*SOURCE EXTRACT*:
════════════════

A-Level Results Day 2021: Advice, tips and useful information for students

  • Watch Kylie Pentelow's full interview with Clare Marchant from UCAS

Support and advice is being offered to A-Level students ahead of results day on August 10.

UCAS and charities like the NSPCC are giving extra support for pupils who are feeling anxious and stressed.

The chief executive of UCAS, Clare Marchant, in Cheltenham, wants people to consider all their options after receiving their results.

She said: "Every year we have some students who are disappointed and what I would say to them is do some research, think about it now, not tomorrow, about what your plan B is.

"Don’t rush into anything but do some considered research, talk to peers who might be at the university.

The chief executive of UCAS believes a record number of students will still get into their first-choice university Credit: ITV West Country

"Talk to parents, to friends, to guardians but then move reasonably quickly through the course of the week if you do find something that you feel really passionate about.

"That is important because you are going to be studying this for three or four years but also think about other options.

"We know that we have record numbers of students interested in apprenticeships so look at that as an option as well. There are other options out there."

Between April and June, Childline delivered more than 1,800 counselling sessions to students across the UK because of concerns relating to exams.

In the same period last year, 861 sessions were delivered – fewer than half this year’s total.

The NSPCC has issued advice for students who did not get the results they wanted:

  • Ask a teacher, careers advisor or any adult you trust what they think and discuss your options and how you are feeling.

  • Remind yourself of what you did well in whether that be specific pieces of coursework, or other parts of your life.

  • Don’t compare yourself to your friends.

  • If you do not feel your grade reflects your ability speak to your school about making an appeal. This doesn’t always mean you’ll get a better grade but it can help if you think things would have been different had you sat the exam.

  • Look at other courses or training programmes and apprenticeships that you can do.

  • If you haven’t got a place at your chosen university, try not to worry as there is a chance you could get a place at another university through the clearing process.

  • Take a gap year and do something different like volunteering.

  • Look at different courses that you can do with the grades you have achieved.

For parents and carers:

  • Your child may find it hard to talk to you about their results so be patient and supportive until they feel ready to talk about how they feel.

  • Encourage your child to take their time to think about what they want to do next. There’s no need to rush into a decision straightaway.

  • Help them think about their choices by writing down a list of pros and cons for each of their options.

  • If they are finding it hard to talk to you, let them know they can contact Childline for free, confidential support and advice on 0800 1111 or www.childline.org.uk.

════════════════

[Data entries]
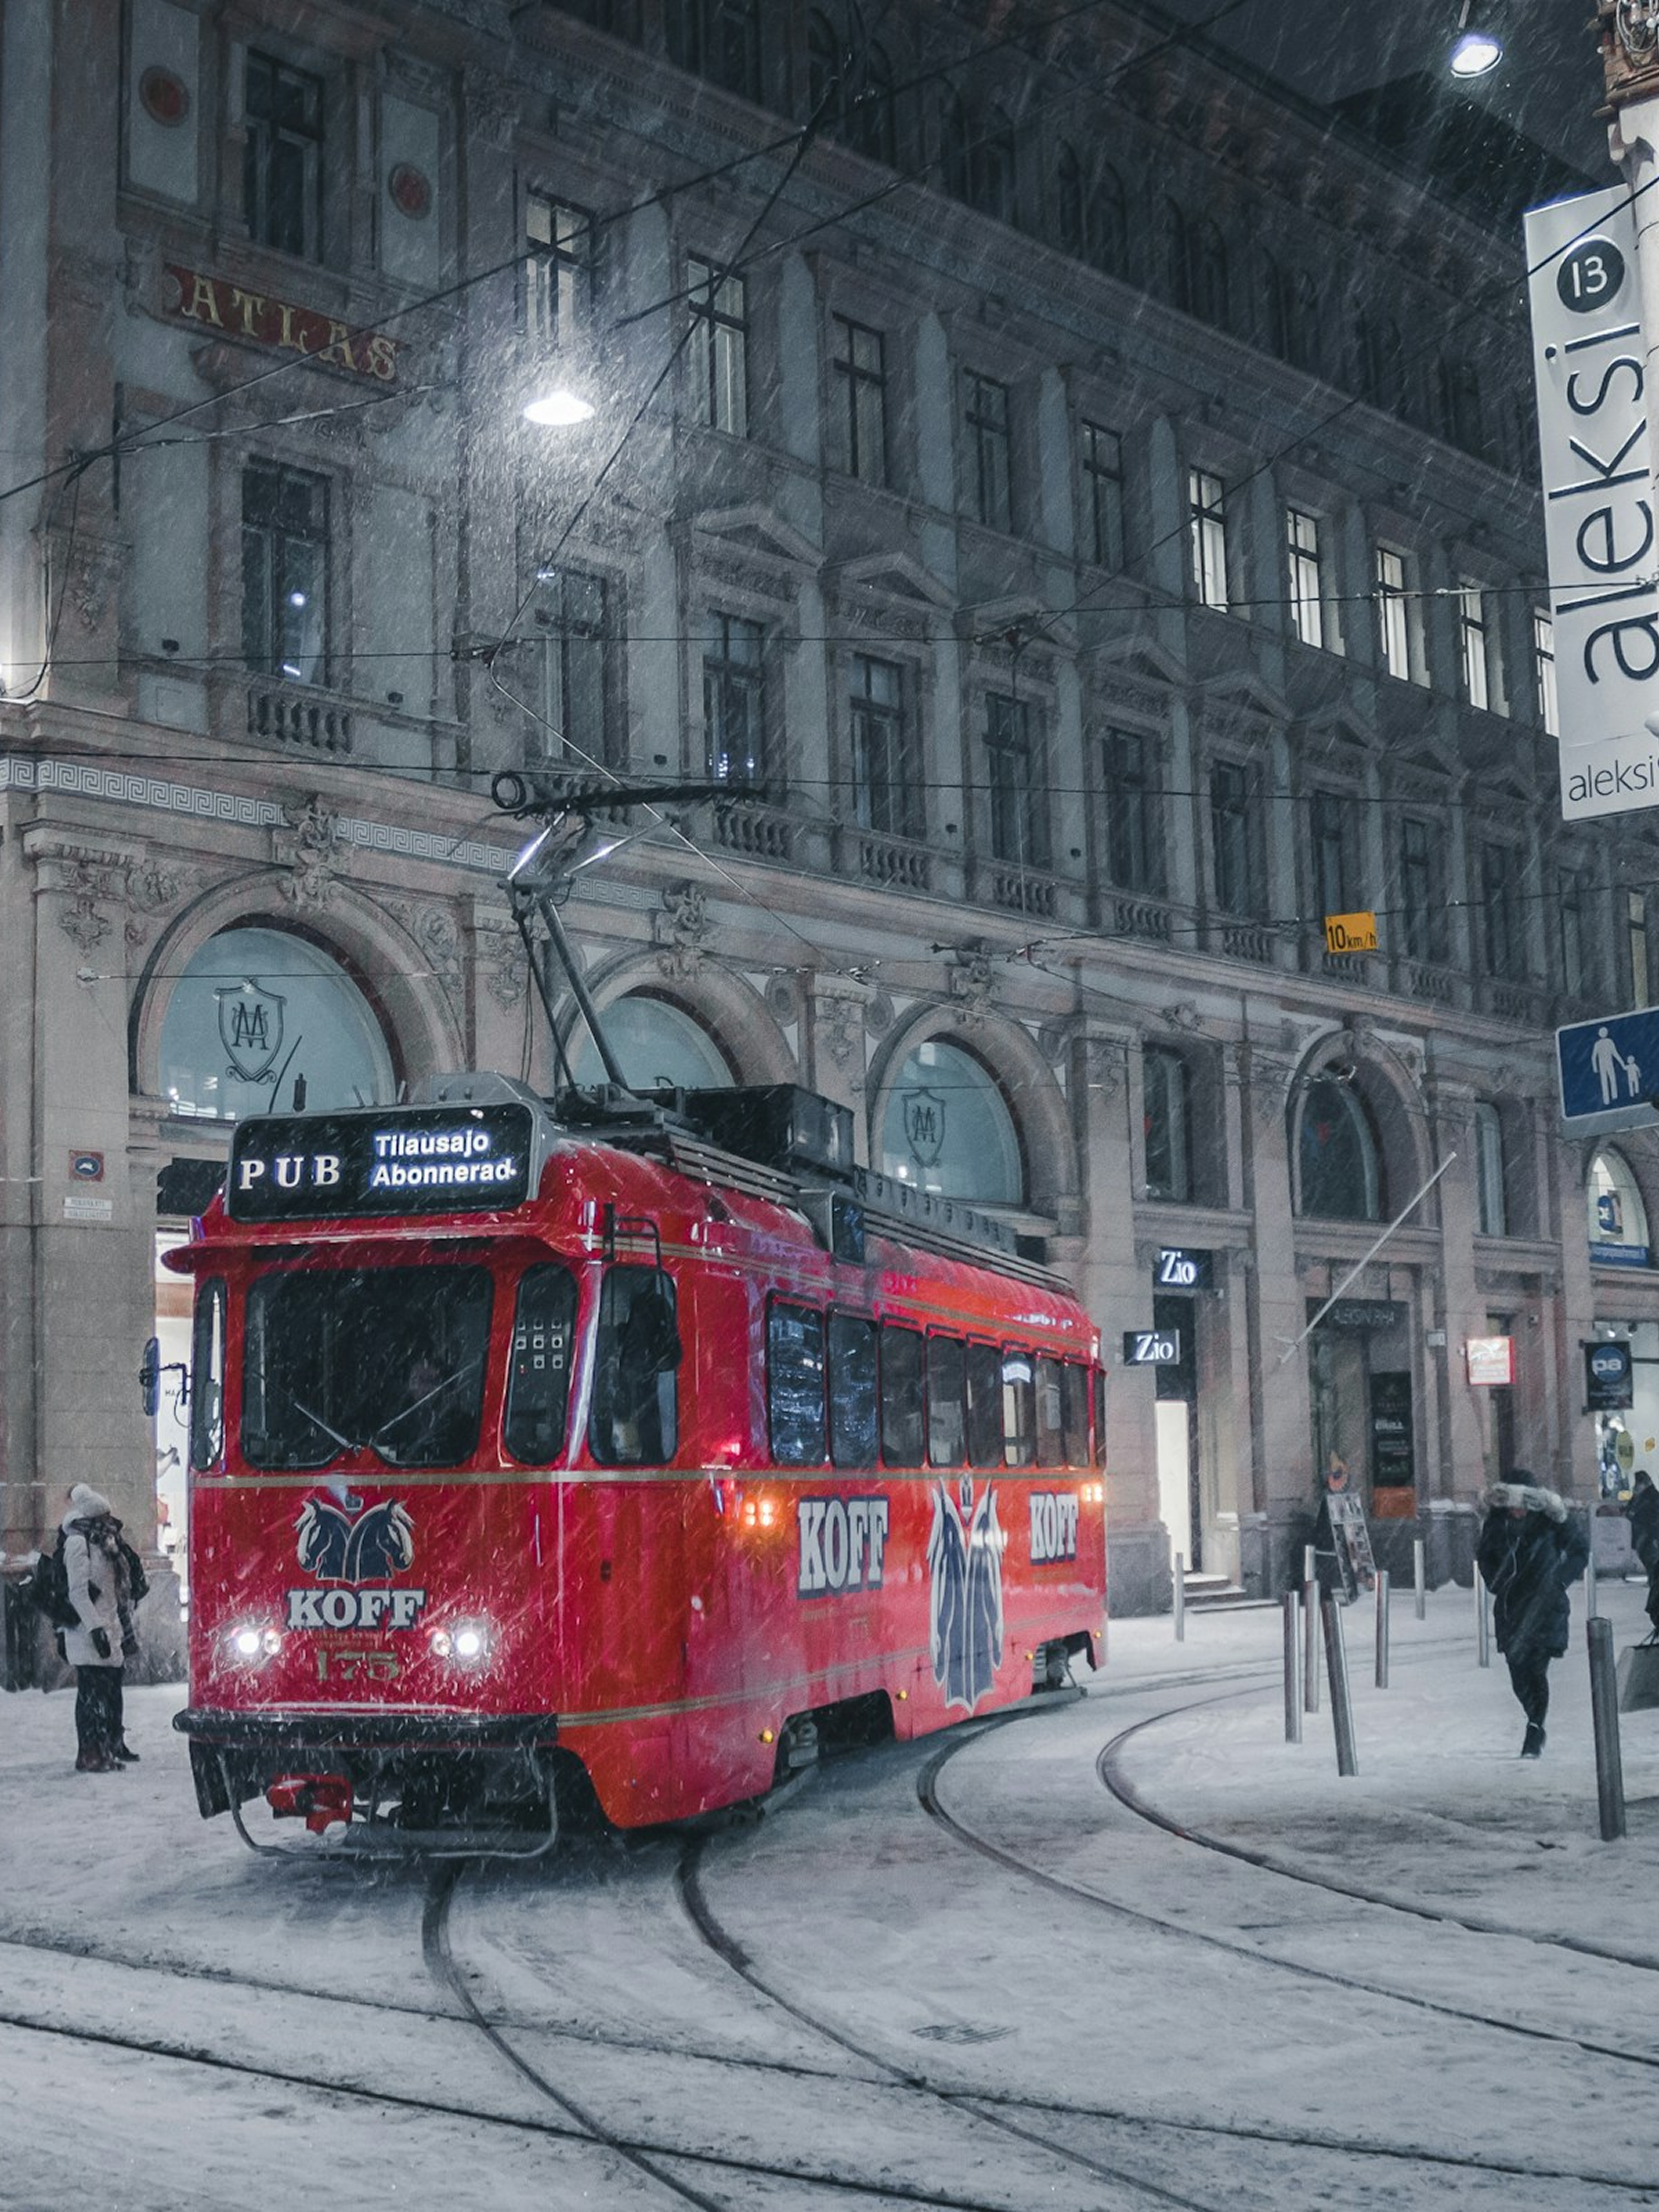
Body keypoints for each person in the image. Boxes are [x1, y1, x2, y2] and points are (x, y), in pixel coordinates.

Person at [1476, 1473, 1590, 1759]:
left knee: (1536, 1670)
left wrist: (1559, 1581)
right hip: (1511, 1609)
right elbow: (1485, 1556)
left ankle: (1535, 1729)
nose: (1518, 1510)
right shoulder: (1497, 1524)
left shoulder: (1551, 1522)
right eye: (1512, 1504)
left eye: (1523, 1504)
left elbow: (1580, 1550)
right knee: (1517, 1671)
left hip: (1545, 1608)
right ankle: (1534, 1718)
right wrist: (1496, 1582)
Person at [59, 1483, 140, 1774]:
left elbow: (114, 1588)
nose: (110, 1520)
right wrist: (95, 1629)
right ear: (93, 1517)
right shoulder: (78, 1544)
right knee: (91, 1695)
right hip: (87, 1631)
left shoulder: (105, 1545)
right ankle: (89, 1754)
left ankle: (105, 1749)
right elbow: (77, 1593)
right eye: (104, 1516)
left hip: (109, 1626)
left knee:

════════════════

*ACTIVITIES*:
1 - According to the results day article, how many counselling sessions did Childline deliver to students between April and June because of exam concerns?
2 - Please copy the stretch of the results day article from "Support and advice is" through "receiving their results.".

*OUTPUTS IN ORDER*:
1 - More than 1,800.

2 -
Support and advice is being offered to A-Level students ahead of results day on August 10.

UCAS and charities like the NSPCC are giving extra support for pupils who are feeling anxious and stressed.

The chief executive of UCAS, Clare Marchant, in Cheltenham, wants people to consider all their options after receiving their results.